Ancak enflasyonla ilgili beklentilerin bozulduğu o nedenle hangi zam oranının yüksek kalacağı da belli değil. Bu bileşen içinde yeralan, orta vadede enflasyonu tek haneye indirecek kademeli parasal sıkılaştırma konusu da tartışmalı bir konu. Şimşek, kademeli sıkılaşmanın devam etmesini yani faiz artışlarının yüksek oranlarda devam etmesi için bir uyarı yapmış gibi gözüküyor. Ancak bu noktada kademeli olduğu zaman zaten faiz artış ihtiyacının şimdiden büyüdüğünü söylemek de gerekir. Şimşek belli ki kademeli parasal sıkılaştırma konusunda yine yukarılardan bir fren gelme ihtimali konusunda uyarıyor.
Son bileşen olarak belirttiği, “Makro finansal istikrarı ve diğer tüm kazanımları kalıcı hale getirecek yapısal reformlar” konusu ise şimdilik bize çok uzak gözüken aşamalar.
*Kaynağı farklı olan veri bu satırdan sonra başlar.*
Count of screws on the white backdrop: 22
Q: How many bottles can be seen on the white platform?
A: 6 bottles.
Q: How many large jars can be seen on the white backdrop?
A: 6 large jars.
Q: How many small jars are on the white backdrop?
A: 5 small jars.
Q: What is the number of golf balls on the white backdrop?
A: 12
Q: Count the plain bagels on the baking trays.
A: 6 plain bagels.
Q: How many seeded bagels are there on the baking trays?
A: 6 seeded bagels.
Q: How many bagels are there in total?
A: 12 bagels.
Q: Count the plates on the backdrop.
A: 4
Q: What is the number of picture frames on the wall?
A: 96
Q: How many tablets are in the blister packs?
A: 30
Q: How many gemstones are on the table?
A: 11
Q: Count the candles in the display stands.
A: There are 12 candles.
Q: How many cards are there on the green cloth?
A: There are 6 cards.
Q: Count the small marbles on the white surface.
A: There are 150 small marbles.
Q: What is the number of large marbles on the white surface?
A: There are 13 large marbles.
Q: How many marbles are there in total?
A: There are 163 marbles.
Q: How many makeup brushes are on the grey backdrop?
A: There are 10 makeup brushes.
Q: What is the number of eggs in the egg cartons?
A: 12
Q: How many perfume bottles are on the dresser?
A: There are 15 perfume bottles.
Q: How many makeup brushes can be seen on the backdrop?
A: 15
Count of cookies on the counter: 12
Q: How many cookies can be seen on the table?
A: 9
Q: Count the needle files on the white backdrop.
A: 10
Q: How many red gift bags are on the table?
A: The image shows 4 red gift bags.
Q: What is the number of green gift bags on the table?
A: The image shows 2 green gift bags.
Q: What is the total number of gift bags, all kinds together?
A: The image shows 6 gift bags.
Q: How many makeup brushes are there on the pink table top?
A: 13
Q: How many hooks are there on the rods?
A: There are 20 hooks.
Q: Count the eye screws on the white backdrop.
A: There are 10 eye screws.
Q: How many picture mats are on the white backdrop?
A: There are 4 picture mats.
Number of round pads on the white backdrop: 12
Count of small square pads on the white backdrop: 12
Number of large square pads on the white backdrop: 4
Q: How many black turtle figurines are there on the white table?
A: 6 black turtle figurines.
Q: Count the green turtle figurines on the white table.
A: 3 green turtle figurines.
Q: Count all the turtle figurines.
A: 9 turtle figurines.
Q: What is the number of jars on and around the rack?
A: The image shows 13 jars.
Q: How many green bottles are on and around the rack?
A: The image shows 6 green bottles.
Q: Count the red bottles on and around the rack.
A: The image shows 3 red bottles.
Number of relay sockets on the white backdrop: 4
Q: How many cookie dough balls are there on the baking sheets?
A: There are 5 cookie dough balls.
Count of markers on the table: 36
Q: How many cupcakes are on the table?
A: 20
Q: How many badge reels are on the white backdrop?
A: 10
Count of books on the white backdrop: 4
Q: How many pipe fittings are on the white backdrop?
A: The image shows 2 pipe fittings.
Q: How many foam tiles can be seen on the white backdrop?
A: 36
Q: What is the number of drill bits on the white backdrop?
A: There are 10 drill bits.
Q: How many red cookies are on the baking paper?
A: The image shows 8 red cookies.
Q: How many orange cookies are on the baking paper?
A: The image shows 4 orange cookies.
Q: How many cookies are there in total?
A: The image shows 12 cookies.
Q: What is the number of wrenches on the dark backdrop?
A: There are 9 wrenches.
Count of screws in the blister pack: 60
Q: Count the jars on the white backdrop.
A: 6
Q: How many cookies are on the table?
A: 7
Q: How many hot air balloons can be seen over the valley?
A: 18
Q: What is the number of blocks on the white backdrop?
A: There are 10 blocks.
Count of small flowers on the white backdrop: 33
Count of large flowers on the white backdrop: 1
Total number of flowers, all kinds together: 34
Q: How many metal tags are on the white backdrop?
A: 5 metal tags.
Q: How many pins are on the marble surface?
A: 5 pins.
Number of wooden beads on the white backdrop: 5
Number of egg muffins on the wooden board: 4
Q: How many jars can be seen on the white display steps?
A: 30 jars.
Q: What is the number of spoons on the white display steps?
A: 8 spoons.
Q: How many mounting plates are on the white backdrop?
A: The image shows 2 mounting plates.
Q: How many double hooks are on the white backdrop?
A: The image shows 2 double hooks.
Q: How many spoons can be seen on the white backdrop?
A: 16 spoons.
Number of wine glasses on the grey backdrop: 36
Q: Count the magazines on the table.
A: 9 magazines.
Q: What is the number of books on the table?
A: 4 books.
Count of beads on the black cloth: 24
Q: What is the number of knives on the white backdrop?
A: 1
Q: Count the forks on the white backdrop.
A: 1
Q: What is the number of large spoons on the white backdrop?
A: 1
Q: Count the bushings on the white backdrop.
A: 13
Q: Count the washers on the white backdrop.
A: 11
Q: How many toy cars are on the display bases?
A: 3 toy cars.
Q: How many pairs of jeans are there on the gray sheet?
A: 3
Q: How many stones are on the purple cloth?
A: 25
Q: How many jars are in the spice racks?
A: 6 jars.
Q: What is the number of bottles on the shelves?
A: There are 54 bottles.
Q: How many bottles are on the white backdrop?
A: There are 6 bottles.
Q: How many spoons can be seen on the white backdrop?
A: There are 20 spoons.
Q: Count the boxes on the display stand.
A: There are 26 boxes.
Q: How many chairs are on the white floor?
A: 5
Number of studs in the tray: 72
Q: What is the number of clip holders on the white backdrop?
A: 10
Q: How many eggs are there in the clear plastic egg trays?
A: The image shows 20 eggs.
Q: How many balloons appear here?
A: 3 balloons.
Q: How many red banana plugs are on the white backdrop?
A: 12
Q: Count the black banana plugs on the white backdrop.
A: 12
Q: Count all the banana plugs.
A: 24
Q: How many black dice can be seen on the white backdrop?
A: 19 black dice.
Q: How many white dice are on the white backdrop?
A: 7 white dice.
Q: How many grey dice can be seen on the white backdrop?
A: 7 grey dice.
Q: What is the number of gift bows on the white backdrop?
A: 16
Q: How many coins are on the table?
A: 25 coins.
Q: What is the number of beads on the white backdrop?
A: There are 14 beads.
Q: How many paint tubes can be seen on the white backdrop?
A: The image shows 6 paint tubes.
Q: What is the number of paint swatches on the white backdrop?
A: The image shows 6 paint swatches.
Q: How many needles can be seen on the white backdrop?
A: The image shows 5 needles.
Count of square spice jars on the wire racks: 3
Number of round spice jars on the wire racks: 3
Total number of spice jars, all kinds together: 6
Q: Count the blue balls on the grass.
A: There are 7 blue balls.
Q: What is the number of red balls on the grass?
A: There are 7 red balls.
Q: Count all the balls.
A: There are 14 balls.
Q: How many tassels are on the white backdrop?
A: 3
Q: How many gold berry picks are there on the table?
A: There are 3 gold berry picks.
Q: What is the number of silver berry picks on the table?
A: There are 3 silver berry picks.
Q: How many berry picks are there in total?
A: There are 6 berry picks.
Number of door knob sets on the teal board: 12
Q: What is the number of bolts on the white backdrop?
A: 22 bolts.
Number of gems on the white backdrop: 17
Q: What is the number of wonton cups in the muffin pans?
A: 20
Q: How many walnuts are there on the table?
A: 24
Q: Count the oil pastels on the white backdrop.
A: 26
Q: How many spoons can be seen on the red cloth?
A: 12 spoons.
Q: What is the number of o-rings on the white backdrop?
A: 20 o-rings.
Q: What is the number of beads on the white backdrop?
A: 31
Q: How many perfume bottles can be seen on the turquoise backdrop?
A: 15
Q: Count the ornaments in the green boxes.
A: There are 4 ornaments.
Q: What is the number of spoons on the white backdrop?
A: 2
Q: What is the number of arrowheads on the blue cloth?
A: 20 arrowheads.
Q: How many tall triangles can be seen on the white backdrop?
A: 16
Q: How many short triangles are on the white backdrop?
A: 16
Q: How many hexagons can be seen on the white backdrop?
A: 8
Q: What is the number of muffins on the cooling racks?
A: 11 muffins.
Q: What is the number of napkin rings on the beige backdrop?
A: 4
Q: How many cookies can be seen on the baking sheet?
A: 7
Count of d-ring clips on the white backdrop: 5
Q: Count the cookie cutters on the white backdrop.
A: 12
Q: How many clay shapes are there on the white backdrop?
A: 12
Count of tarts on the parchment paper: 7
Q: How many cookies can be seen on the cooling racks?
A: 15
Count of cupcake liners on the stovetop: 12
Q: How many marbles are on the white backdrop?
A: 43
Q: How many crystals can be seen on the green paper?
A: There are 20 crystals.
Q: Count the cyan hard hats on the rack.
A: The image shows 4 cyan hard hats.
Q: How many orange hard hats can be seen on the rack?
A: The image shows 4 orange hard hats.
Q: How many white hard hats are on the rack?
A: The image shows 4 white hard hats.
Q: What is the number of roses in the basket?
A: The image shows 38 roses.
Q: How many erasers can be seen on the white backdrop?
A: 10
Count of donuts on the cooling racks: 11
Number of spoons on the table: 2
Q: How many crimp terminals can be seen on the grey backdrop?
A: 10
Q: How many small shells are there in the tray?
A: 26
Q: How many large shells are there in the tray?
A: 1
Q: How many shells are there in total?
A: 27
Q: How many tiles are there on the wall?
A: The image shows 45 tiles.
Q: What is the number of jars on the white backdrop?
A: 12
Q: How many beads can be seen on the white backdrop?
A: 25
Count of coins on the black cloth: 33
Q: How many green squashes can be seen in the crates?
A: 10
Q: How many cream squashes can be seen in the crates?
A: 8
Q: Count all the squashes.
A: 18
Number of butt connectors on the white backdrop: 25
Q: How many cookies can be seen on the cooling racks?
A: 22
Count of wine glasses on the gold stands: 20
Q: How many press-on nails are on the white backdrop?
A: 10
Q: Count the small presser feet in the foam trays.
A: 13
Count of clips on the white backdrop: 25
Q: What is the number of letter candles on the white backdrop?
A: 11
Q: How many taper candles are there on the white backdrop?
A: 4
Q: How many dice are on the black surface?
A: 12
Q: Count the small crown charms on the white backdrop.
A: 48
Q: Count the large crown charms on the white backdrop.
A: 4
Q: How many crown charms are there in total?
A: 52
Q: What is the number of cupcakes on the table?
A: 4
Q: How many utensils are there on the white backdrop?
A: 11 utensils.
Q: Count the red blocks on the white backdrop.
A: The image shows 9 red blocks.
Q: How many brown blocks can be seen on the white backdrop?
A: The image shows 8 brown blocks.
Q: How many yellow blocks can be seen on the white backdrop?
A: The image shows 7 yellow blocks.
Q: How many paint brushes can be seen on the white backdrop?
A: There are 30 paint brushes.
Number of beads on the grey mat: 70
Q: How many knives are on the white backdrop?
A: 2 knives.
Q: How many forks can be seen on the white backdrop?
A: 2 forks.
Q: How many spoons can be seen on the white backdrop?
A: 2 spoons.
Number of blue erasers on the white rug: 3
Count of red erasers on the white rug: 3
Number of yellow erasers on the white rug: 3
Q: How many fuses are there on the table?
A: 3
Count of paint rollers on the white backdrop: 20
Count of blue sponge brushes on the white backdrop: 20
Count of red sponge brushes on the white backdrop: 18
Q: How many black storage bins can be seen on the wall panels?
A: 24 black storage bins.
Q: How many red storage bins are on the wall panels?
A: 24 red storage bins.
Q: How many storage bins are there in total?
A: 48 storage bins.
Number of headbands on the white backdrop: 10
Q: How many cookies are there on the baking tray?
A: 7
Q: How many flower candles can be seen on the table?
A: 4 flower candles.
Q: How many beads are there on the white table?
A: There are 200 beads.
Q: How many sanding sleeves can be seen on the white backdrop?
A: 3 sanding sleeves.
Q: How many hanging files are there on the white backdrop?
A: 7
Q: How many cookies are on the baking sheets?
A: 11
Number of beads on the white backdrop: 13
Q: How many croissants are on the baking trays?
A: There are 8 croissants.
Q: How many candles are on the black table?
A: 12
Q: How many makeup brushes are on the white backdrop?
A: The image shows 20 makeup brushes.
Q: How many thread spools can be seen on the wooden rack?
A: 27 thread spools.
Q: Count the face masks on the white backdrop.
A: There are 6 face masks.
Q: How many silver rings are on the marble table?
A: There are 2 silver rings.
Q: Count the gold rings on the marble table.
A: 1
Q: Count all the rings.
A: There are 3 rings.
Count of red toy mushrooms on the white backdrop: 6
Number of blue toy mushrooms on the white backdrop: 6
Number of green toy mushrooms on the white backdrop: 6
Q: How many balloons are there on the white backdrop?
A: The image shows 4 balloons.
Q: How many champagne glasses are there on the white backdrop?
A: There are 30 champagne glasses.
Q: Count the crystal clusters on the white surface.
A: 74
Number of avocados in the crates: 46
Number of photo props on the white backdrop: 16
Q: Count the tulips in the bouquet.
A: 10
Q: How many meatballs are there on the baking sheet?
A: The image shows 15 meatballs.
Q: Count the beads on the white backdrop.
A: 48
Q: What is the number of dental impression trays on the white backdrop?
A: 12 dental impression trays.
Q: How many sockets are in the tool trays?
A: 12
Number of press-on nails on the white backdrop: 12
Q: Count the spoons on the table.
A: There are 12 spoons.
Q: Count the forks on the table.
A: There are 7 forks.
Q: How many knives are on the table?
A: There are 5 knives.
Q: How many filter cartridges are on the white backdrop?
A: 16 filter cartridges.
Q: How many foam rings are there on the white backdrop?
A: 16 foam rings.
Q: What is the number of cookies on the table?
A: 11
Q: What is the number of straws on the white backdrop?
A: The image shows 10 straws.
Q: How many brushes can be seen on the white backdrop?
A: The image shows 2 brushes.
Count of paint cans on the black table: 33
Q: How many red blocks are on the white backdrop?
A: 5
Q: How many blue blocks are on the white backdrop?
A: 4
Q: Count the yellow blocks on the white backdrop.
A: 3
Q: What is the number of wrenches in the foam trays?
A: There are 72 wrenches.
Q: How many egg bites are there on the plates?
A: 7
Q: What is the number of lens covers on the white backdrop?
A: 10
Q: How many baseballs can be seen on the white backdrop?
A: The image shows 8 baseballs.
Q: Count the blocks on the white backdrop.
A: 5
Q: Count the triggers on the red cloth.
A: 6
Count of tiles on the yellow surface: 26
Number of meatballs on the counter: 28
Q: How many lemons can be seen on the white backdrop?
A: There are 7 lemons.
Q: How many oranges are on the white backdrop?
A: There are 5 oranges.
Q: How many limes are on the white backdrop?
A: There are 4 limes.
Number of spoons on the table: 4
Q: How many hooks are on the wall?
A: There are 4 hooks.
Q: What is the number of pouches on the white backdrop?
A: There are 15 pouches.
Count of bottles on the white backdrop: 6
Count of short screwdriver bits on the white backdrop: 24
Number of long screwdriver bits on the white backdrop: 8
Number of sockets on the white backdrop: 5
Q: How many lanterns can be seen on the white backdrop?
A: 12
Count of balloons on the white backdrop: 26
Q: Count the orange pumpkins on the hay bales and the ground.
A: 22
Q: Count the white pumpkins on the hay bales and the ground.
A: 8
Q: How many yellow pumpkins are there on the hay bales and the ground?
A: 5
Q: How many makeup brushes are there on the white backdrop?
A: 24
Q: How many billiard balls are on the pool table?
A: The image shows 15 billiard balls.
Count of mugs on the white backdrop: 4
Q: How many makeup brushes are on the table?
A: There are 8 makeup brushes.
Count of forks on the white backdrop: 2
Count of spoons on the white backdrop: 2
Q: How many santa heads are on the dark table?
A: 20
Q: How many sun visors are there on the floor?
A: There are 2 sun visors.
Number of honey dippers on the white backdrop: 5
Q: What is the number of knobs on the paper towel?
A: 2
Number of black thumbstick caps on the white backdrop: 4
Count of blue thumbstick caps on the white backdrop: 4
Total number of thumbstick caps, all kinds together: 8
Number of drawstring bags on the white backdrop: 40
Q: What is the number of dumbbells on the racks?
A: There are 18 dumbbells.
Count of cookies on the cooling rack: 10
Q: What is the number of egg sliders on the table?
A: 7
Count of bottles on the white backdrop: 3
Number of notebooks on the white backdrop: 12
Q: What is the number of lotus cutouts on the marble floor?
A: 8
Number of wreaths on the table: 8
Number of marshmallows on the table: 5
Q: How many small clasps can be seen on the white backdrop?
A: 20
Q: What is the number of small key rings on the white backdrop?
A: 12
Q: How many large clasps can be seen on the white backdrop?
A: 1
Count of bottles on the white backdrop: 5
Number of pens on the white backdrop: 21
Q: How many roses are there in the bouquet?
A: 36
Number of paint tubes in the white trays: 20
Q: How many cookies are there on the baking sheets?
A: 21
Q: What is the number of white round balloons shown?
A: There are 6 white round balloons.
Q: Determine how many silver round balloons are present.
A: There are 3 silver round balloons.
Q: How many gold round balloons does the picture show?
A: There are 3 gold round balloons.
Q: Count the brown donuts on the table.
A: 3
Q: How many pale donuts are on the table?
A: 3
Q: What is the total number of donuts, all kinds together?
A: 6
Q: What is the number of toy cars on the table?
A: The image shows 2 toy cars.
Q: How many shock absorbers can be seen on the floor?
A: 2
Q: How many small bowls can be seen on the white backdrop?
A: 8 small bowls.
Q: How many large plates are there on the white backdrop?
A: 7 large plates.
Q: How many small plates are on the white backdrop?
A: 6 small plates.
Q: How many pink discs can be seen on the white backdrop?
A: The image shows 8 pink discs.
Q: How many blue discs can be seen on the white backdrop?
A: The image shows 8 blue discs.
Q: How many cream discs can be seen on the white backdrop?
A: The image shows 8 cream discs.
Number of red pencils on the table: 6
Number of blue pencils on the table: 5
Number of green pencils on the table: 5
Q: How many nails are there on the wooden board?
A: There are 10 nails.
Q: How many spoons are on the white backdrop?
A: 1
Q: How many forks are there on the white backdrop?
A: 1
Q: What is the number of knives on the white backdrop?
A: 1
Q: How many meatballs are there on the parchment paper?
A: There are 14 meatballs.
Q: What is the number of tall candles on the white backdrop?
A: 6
Yapısal tedbir sözünün Cumhurbaşkanı Erdoğan tarafından pek kabul görmediğini herkes biliyor. Ancak Şimşek’in de dediği gibi, makro ekonomik istikrarı sağlamak için, yapısal tedbirlerin alınması da şart. Ancak yapısal tedbir dediğimizde, gerekenlerin geniş bir yelpazeye sahip olduğunu, önemli siyasi ve hukuki reformlara ihtiyaç bulunduğunu da hatırlatmak gerekiyor. Bunlar yapılmadığı takdirde istenen doğrudan yabancı sermayenin gelmesi de zor, gecici olarak gelen yabancı sermayenin Türkiye’de kalıcı olması da.
Hala cari açık üreten bir ekonominin de yabancı sermayeye ihtiyacı şart. Bunun için gereken siyasi iradenin var olup olmadığı ise tartışmalı.